Перед расставанием Оливия, улучив минуту (какая тут минута, могли услышать), шепнула: «Не бойтесь, господин Прокофьев». Это значило, что она не настучит Марии. Значит, теперь у Прокофьева с этим ребенком есть общая тайна. Вот ведь, старый пенек, устроил себе вторую юность, по привычке, наверное. И если б ему, в самом деле, было интересно или не хватало бы ума понять, как он смешон здесь. И не столько даже смешон, как занудлив.

Прокофьев таинственно, даже торжественно (в той мере, в какой таинственен и торжественен был ее шепот) кивнул; договор заключен. Дескать, у них теперь есть тайна, он верит Оливии. Но ему показалось, что она все-таки почувствовала его иронию. Он тогда еще не знал, что все это закончится не слишком смешно.

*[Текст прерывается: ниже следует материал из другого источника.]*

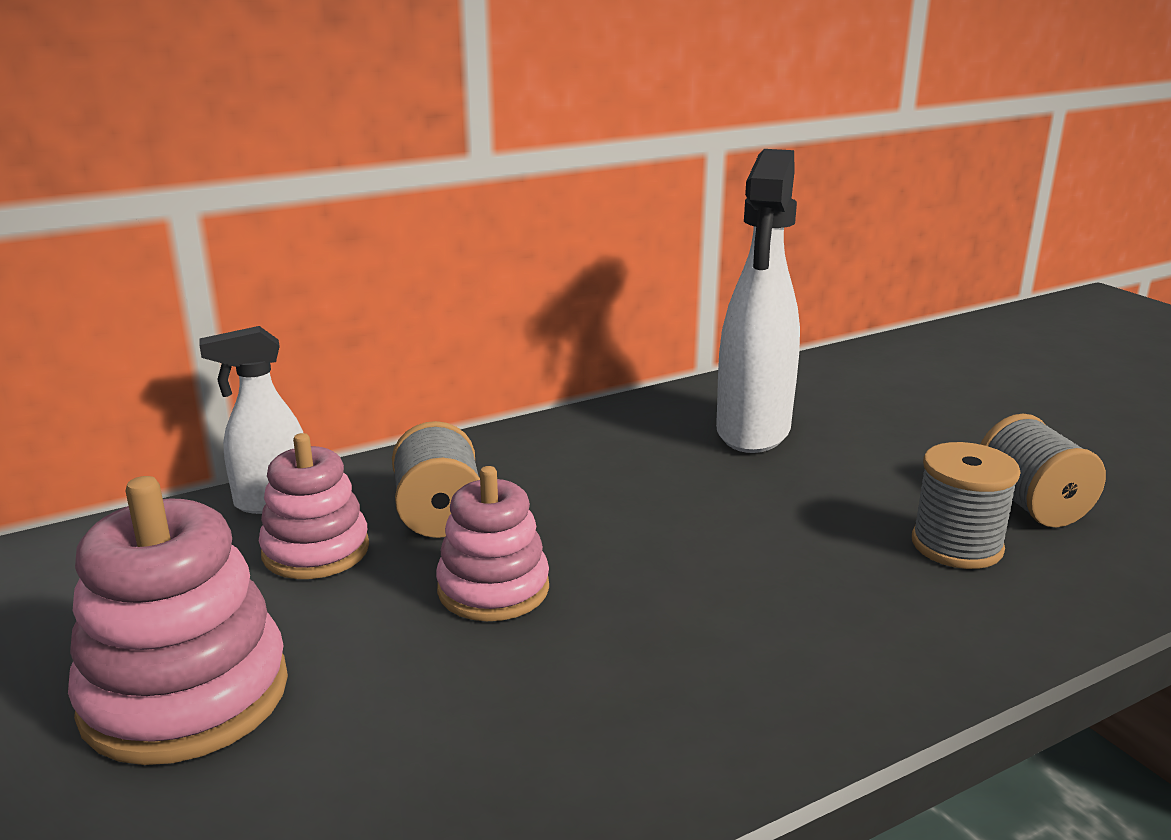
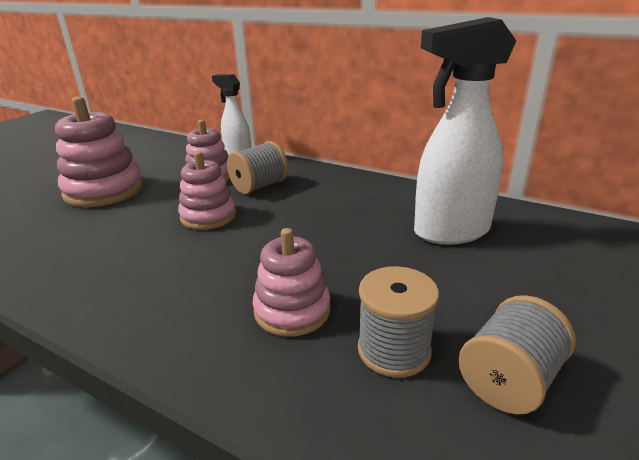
camera: 60 degrees right, 5 degrees up
(840, 585) = (292, 310): none -> pink stacking toy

Ночью, уже после близости, Дианка начала, сначала достаточно мягко (но ясно было, что это надолго) о том, что надо делать добро, о Вере, душе и все с таким оттенком, она жалела его. Нет, ничего конечно же страшного, Прокофьев привык. Он вообще-то умел быть «параллельно» женщине, Дианке, тем более, что с нее взять, в самом деле. Наверное, счастье, когда все так просто и ясно, когда ты все время прав. В нынешнем своем настроении он скорее даже порадовался за нее. Но дело в том, что все, что она говорит ему, все, что он наговорил и сделал за жизнь, все, что он еще будет делать и говорить – все это уже было – бессчетное множество раз было и будет. Десять жизней дай – будет то же самое ровно… А все остальное: живое, хоть сколько доподлинное – лишь для того, чтобы скрыть этот бездарный повтор от самого себя. Подступила та самая брезгливость к себе самому (давно не видели!), тот отвратный, вяжущий привкус поднимался откуда-то из кишок. (Лехтман, все-таки в той своей миниатюре передал это все весьма приблизительно.) Прокофьев молчал. Дианка требовала диалога. Раздражалась уже.

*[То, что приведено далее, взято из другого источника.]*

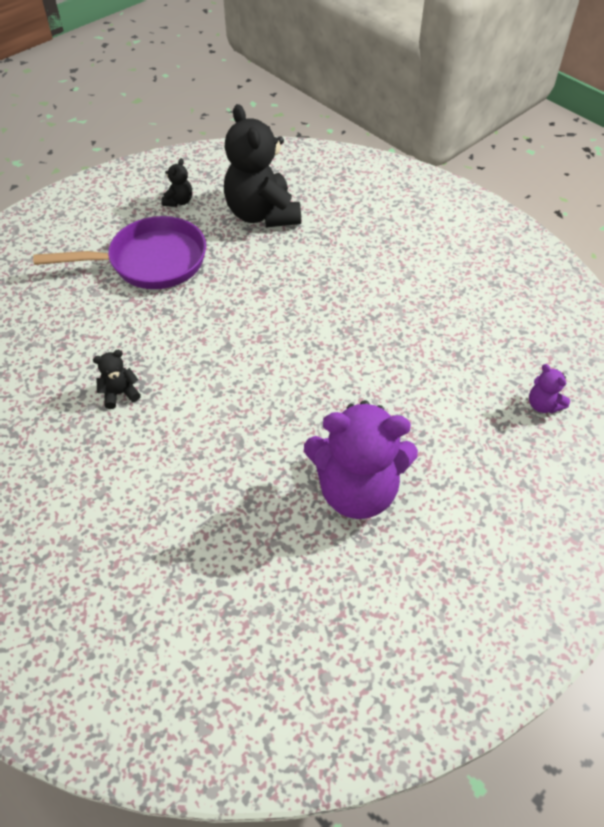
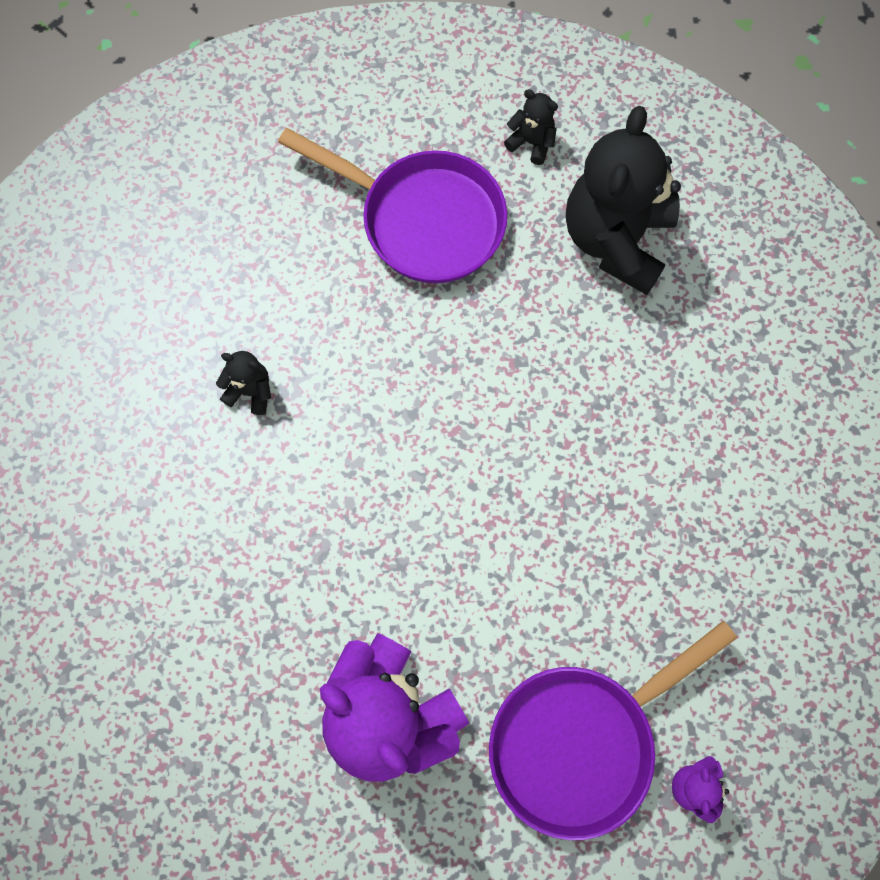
camera: 40 degrees right, 20 degrees up
(179, 201) = (531, 143): black teddy bear -> black teddy bear turned 120 degrees counterclockwise
(469, 426) = (581, 741): none -> purple pan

– В вашей Вере слишком много ответов, – начал, наконец, Прокофьев, – В ваших истинах слишком много окончательности и правоты. В вашей правоте слишком много самодовольства. В вашем Христе нет самого Христа.

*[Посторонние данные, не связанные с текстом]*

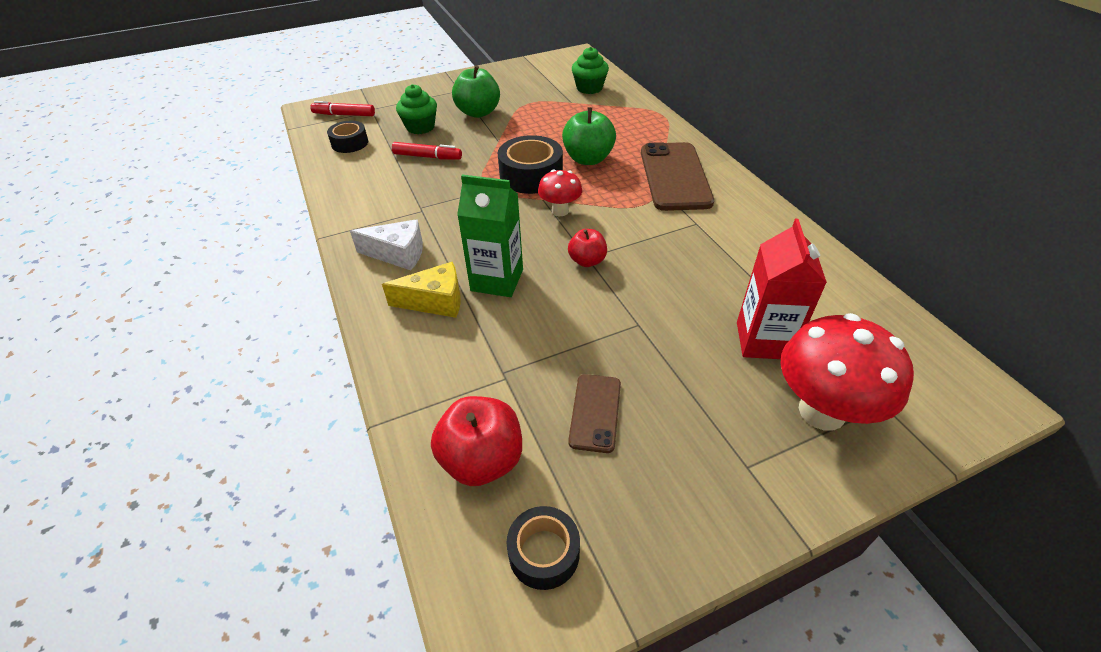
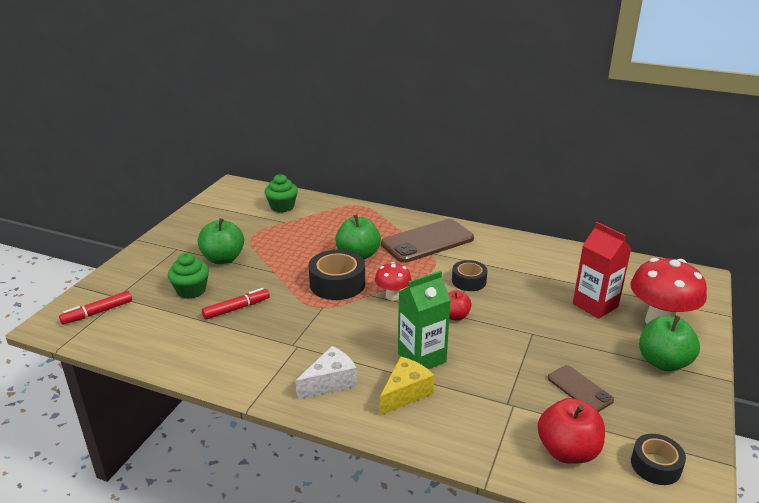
camera: 45 degrees left, 15 degrees down
(350, 143) = (146, 331): black tape -> black tape (469, 281)
(675, 176) = (427, 241): brown phone -> brown phone turned 75 degrees counterclockwise
(746, 458) = (663, 362): none -> green apple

– Мы спасли тысячи и тысячи от голода и болезней, – у Дианки покрылось краской не только лицо, но и шея, и грудь почти до сосков, до самых, – а ты фразерствуешь только, всю жизнь фразерствуешь. И портишь девочек при удобном случае. Я не зову тебя с собой, как ты однажды выразился, «в африканские болота перевязывать раны». Нельзя принуждать человека заниматься «не своим» (ты говоришь, что я догматик, но видишь, я понимаю). Нельзя принуждать заниматься тем, на что не способен. Но ты бесполезен, абсолютно. И умудряешься в этой своей «бесполезности» видеть некое свое превосходство, доказательство собственной «мировоззренческой широты» (главное, точнее сказать, единственное), гоняешься за миражами и не делаешь даже той малости, на которую ты способен. Помнишь, тебе даже лень было прочитать лекцию на благотворительном вечере, я так просила тебя тогда! После нас останутся больницы и церкви, а после тебя только нераспроданный тираж твоей книги под кроватью. – Дианка ткнула своим указующим перстом в ложе возле крутого бедра, – ладно была б гениальная (будь ты хотя бы непризнанным гением, слова тебе б не сказала!), но понимаешь сам.

– Я не прочел вашим этой лекции из такта.

– Ах, вот как! – Дианка сейчас в этой своей интонации явно подражала Марии.

– Потому, что они бы поняли, почувствовали презрение к ним, к их глянцевой Вере, к самодовольной благотворительности, к их пресному добру, штампованной добродетели, механической морали. Не мое презрение, боже упаси, но презрение, исходящее от самого «предмета» моей лекции. Я преклоняюсь перед больницами и церквами, но ваше самодовольство не закрыть даже Кёльнским собором. Ваша церковь, ваш фонд – Прокофьев бегал уже по комнате, Дианка по-прежнему слушала лежа, – это тоже «рой», даже если на флагах у вас написано «личность», «свобода», «Христос». Неужели вы думаете, что Он страдал, прошел свой путь за-ради того, чтобы вы со своими пасторами и благотворителями от Его имени презирали реальность?! Пусть презираете вы не агрессивно, скорей, снисходительно, но в этом-то самый смак и глупость тоже самая-самая. Может, кстати, твоя подруга Мария (при всем моем несочувствии) в своей борьбе с вашей фальшью права. (Прокофьев не был так уж уверен, что Мария борется именно с этим. И зачем он сейчас о Марии с ней? Для остроты.)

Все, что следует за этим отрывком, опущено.